Fakt ist aber sicher mal,das Blizzard genau weiss,das sie bei DIablo 3 verkackt haben (im Design sowie auch im Gameplay) und wollen ihr millionenschweres Schiff ,die "USS Diablo" in einen sicheren hafen bringen und einfach noch n bissel mehr geld da rausquetschen denn der  Absatz ist seit dem launch sicher rapide nach unten gegangen.....was liegt da nahe,als ein grafisch anspruchsloses Game das nicht viel braucht auf einer neuen bzw alten Konsole nochmal neu aufzulegen und zu hoffen,das nicht alle Playstation Fanboys und Girls gehört haben,wie mies das game letzendlich doch ist und Blizzrd so nochmal 60 Euronen bei dieser Klientel einheimst......

Kann sich noch jemand an die guten alten zeiten erinnern,....SNES,Mega DRive,Game Boy........ich such mal meinen Emulator......bin dann mal Street figther 2 zocken....XD

hmm.....wollte mich net wirklich hier auskotzen aber ehrlich leute.....seriously,wtf geht mir da die ganze zeit durch den sinn.....


----------



## LordCrash (21. Februar 2013)

Um ehrlich zu sein, glaube ich nicht, dass ein Offline-Coop das Spiel noch retten kann. Die Ursünde wurde mit dem Auktionshaus begangen und solange das noch exisitert (und das wird es, da es Kohle scheffelt), wird das Spiel auch nicht besser werden, egal welche Features sie da noch reinpacken. Also mach dir mal keinen Kopf.....


----------



## SNAKEBYTES13 (22. Februar 2013)

Tja, so unterschiedlich können Ansichten sein.

Das Game ist das beste Spiel der letzten 5 Jahre aus meiner Sicht. Und Diablo III auf PS 4 ist für mich ein Kaufgrund für die Konsole. Wenn man das Teil dann auch noch offline spielen kann, umso besser.

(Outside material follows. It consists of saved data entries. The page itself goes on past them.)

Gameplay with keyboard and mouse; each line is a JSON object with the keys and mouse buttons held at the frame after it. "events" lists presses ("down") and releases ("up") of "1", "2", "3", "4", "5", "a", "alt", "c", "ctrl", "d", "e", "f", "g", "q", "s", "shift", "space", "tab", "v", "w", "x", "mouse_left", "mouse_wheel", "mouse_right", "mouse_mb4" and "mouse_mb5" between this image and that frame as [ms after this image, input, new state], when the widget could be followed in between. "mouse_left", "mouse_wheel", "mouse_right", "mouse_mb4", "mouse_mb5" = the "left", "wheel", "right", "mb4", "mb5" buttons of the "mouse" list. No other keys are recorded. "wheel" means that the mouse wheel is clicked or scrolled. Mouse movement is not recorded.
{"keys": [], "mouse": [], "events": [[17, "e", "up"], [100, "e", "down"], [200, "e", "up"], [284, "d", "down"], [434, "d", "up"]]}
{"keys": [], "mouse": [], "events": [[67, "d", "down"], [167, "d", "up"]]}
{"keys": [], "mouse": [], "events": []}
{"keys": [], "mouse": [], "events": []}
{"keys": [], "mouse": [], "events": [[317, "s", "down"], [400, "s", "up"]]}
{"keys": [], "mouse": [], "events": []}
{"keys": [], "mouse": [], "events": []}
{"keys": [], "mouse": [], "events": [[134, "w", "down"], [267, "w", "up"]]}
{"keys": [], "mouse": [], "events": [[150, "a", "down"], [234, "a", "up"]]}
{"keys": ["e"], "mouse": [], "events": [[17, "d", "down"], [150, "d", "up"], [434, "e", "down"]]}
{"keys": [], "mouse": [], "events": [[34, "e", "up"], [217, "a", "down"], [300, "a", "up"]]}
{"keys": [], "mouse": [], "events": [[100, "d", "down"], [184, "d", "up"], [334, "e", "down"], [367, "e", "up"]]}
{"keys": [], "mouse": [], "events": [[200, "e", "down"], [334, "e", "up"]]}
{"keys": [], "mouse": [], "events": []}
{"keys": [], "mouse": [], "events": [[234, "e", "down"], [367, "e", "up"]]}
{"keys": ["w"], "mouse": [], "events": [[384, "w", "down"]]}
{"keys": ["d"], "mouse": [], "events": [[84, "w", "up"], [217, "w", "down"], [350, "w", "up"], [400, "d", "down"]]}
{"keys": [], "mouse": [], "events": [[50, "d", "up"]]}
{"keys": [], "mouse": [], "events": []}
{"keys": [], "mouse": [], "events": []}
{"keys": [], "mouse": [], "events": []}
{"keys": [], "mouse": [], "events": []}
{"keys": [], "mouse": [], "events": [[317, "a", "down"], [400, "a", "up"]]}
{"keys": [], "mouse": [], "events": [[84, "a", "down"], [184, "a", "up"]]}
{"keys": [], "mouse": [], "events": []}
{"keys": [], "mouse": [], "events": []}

Was bitte hat man denn "verkackt"? Dass es keine unübersichtlichen Talentbäume mehr gibt? Dass man schöne neue Klassen eingebaut hat? Dass man das Spiel stetig erweitert? Hm... das einzige, was man bei Diablo III kritisieren kann, ist der mehr als holprige Start.
Alles andere sind reine Hasstiraden nur weil man sich bei Blizzard erdreistet hat, keinen Diablo II-Klon in schönerem Gewand zu präsentieren.

Diablo III ist gut so, wie es ist.


----------



## LordCrash (23. Februar 2013)

SNAKEBYTES13 schrieb:


> Tja, so unterschiedlich können Ansichten sein.
> 
> Das Game ist das beste Spiel der letzten 5 Jahre aus meiner Sicht. Und Diablo III auf PS 4 ist für mich ein Kaufgrund für die Konsole. Wenn man das Teil dann auch noch offline spielen kann, umso besser.
> 
> ...


 Na gut, deine differenzierte Aufzählung von Vorzügen und Kritikpunkten am Spiel macht natürlich jede künftige Diskussion überflüssig.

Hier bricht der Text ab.